■ **Data to process**:
== Segment start ==

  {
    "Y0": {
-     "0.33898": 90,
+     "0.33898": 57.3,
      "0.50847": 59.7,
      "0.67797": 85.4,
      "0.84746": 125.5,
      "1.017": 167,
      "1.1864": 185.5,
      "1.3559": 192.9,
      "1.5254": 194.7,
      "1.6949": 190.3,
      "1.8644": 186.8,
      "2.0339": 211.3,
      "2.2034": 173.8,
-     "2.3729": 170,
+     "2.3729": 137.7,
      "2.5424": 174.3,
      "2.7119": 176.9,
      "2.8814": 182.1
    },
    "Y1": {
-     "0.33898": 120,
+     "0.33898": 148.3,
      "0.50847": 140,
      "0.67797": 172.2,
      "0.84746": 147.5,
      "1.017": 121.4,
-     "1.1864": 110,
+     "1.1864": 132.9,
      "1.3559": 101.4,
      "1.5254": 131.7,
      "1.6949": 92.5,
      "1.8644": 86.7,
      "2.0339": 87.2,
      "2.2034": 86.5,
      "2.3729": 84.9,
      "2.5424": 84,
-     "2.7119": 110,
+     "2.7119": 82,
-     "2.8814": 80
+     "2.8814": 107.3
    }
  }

== Segment end ==
== Segment start ==

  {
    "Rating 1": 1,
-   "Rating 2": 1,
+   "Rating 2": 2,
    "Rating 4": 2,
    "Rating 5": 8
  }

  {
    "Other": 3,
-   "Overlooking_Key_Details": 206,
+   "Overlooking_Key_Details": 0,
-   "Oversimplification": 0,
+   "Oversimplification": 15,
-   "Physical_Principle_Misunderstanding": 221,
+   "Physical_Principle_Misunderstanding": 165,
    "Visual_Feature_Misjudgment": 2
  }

== Segment end ==

What lines in the listing contain "Rating"? Copy them all.

    "Rating 1": 1,
-   "Rating 2": 1,
+   "Rating 2": 2,
    "Rating 4": 2,
    "Rating 5": 8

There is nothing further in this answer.